ASSIGNMENT :: Using the material below, print the line that contains "پہلے mass balance", the line that contains "样的具备什么的技能？哪位大神可帮下", and every line in between, exactly and nothing else.
====== INPUT MATERIAL ======
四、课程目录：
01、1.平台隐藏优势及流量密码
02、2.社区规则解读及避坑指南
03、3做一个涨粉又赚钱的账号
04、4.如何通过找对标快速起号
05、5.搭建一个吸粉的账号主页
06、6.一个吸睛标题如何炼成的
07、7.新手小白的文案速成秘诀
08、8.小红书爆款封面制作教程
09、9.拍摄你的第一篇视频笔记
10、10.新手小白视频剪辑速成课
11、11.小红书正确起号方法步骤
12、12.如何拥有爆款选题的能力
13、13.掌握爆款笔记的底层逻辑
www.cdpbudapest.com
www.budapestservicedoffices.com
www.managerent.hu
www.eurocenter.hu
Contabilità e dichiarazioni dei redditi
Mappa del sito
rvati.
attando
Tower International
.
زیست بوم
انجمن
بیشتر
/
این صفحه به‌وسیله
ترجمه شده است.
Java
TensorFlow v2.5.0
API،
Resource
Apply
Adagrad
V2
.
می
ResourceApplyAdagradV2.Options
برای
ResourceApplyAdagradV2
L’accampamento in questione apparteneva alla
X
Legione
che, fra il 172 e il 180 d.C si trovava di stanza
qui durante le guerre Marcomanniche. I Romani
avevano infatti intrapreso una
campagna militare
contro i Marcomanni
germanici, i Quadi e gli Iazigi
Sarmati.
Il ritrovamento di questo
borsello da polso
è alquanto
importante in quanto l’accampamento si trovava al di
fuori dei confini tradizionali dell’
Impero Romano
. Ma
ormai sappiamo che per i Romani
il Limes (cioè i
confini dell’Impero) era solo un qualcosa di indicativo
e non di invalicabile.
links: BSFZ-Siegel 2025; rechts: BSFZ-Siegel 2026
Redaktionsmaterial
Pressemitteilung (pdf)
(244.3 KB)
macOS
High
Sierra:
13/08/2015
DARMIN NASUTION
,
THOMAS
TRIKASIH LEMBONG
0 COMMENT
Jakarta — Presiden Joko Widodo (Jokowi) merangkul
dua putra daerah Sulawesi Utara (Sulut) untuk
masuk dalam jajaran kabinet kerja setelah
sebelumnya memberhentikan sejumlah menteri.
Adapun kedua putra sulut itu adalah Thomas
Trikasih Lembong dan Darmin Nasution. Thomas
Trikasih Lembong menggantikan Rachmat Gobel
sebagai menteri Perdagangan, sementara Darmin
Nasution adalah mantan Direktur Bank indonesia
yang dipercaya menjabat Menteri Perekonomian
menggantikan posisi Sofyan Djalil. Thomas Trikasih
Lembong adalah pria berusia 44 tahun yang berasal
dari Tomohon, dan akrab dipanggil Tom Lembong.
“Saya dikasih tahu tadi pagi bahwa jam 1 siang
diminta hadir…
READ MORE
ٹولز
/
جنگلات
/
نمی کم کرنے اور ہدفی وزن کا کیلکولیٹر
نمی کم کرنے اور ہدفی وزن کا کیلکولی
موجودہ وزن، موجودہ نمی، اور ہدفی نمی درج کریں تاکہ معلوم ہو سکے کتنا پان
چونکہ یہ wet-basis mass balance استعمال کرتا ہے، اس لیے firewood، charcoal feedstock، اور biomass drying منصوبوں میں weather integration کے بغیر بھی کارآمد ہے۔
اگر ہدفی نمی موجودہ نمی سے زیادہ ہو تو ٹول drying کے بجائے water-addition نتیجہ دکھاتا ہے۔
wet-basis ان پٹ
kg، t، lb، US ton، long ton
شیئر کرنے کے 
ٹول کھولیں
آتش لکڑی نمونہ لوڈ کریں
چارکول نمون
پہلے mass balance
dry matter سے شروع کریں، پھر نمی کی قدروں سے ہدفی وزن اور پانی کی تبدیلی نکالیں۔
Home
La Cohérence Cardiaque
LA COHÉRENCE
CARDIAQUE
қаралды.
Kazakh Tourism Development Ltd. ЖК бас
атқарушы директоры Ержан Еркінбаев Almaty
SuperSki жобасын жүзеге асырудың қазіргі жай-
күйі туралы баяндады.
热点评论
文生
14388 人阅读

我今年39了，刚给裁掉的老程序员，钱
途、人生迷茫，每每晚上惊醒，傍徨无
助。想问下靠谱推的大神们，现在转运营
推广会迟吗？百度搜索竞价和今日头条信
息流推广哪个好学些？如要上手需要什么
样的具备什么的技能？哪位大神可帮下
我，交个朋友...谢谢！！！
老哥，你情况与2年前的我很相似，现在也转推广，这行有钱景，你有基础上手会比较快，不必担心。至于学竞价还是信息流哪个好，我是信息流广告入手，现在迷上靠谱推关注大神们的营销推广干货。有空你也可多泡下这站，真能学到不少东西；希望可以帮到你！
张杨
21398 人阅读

======
OUTPUT ::
پہلے mass balance
dry matter سے شروع کریں، پھر نمی کی قدروں سے ہدفی وزن اور پانی کی تبدیلی نکالیں۔
Home
La Cohérence Cardiaque
LA COHÉRENCE
CARDIAQUE
қаралды.
Kazakh Tourism Development Ltd. ЖК бас
атқарушы директоры Ержан Еркінбаев Almaty
SuperSki жобасын жүзеге асырудың қазіргі жай-
күйі туралы баяндады.
热点评论
文生
14388 人阅读

我今年39了，刚给裁掉的老程序员，钱
途、人生迷茫，每每晚上惊醒，傍徨无
助。想问下靠谱推的大神们，现在转运营
推广会迟吗？百度搜索竞价和今日头条信
息流推广哪个好学些？如要上手需要什么
样的具备什么的技能？哪位大神可帮下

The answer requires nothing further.